For Hmong who had high status in both the Hmong and American communities, however, the obligation to put the group before the self could cause a lot of stress, loss of privacy, and responsibility. One woman who had worked as a Hmong liaison in Minnesota became so exhausted that she moved to Merced without telling her clan and got a job that let her deal only with Americans. Another turned down a lucrative job that would have required him to leave his family.  

There were only thirty-four Hmong in the early seventies who were studying at overseas universities, two of whom resettled in Merced. One was Blia Yao Moua, who taught Fadiman about Hmong customs and beliefs. He was the executive director of Lao Family Community, an organization that helped refugees receive public assistance, apply for job training, resolve conflicts, and receive news from Laos and Thailand. Seventeen district leaders carried news to 6,000 members, who might chip in a few cents each when money was needed to help a member. Blia was exhausted by his work in the office, which often kept him up nights trying to deal with issues. He lit up only when talking of his idea of creating a Hmongtown, where the Hmong could have their own homes and shopping center. A year later, no one had heard of Hmongtown and he had resigned from his job, completely burnt-out.  

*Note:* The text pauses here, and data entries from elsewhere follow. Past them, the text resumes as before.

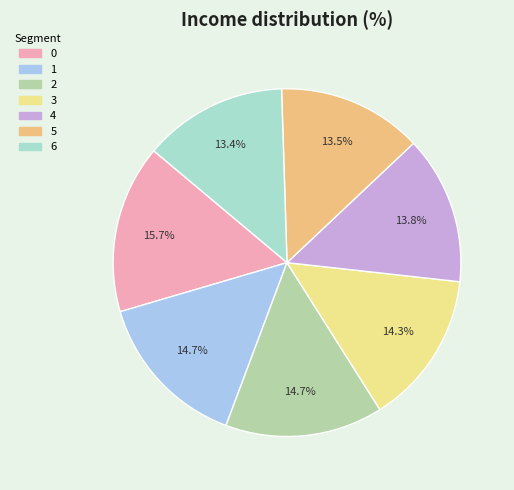

How much of the chart is everything except 6?

86.6%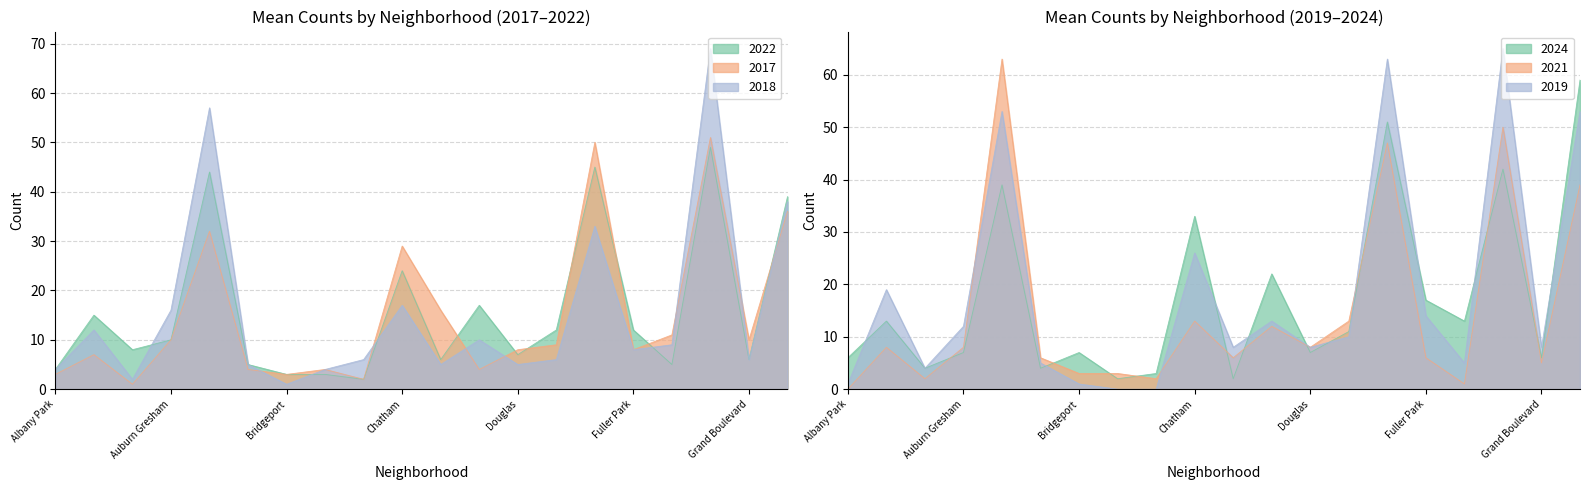

At which label does 2022 first exceed 10?

Armour Square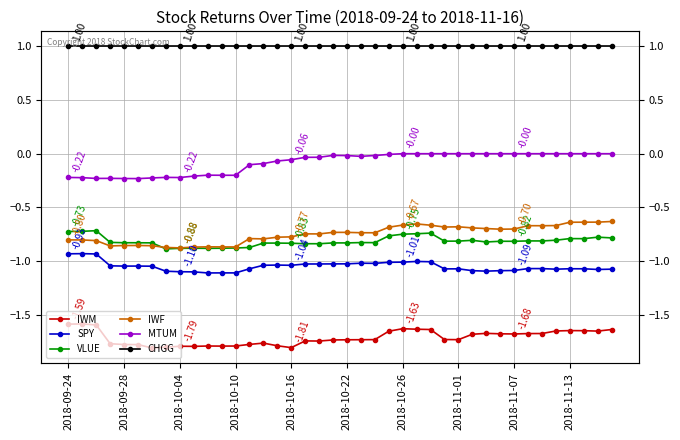

Which series has the largest range (max minus min)?

IWF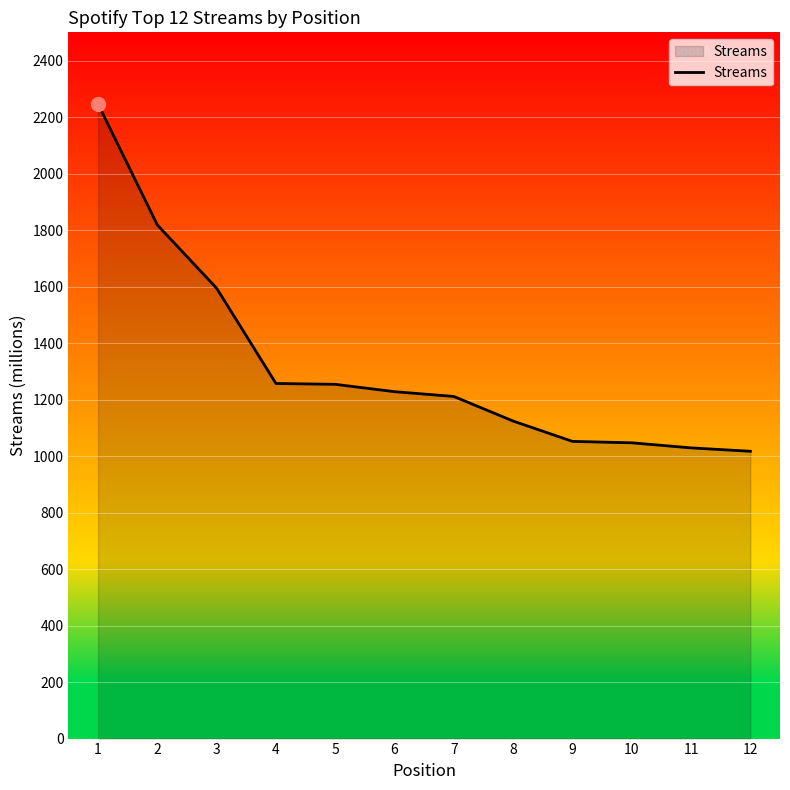

What is the change in value from 6 to 9?

-176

The other was Jonas Vangey, who worked as a bilingual education specialist for the Merced public schools and as a Hmong language teacher at Merced College. He lived with his wife, his three children, his two brothers and their wives, and his brothers' ten children. He shared his knowledge of Hmong history and linguistics with Fadiman, and she wanted to thank him by taking him out to eat. However, the dinner was not a success: he was late as he had been detained by a student, he had difficulty understanding the waitress, he ordered the cheapest thing on the menu, and the conversation was halting. He explained that although he could survive in any place, he didn't really belong anywhere.  

Analysis  

Lia's story did not end with the loss of her normal consciousness. Two years after her major seizure, she was still alive, her family still showering her with affection. It is ironic that medical staff now considered Foua and Nao Kao to be model caregivers, whereas several years earlier they had been labeled as child abusers. Their behavior now conformed to American ideals, and there was no longer any medication about which to have disagreements.  

In fact, the Lees succeeded where medical science had failed, as doctors never expected Lia to survive her ordeal. Even the doctors' recommendations for care turned out to be unnecessary. Whereas medical staff wanted the family to feed Lia formula using a nasogastric tube, Foua and Nao Kao instead used a baby bottle to squirt the formula into Lia's mouth, a method that turned out to be more effective. Again, we may wonder if medical knowledge is necessarily superior.

It is revealing that even caretakers who deeply cared for and even loved the Lees, such as Jeanine Hilt and Martin Kilgore, still had trouble understanding the Hmong point of view, steeped as they were in the Western medical tradition. Jeanine worked incredibly hard to obtain a free hospital bed for Lia, not realizing that the girl would never use it as her parents preferred to have her sleep in their bed with them. Similarly, Martin Kilgore, a public health nurse who made house calls, did not realize that his recommendations to the family made little sense. Although it would have helped for the Lees to share more of their views, both caregivers were still blinded by their own cultural biases.  

In Chapter 16, Fadiman utilizes detailed visual imagery to help us to "see" Merced the way that she and Dang Moua did. In this way she draws the reader into the chapter, turning what could be dry ethnographic information into an engaging story.  

It is clear that Fadiman values the Hmong culture and wishes to present it in a positive light, rationalizing practices such as cheating on drivers' tests and kidnapping young women for brides. However, it is important to remember that every culture has both positive and negative aspects, and also that individuals have agency to make their own choices despite their cultural background.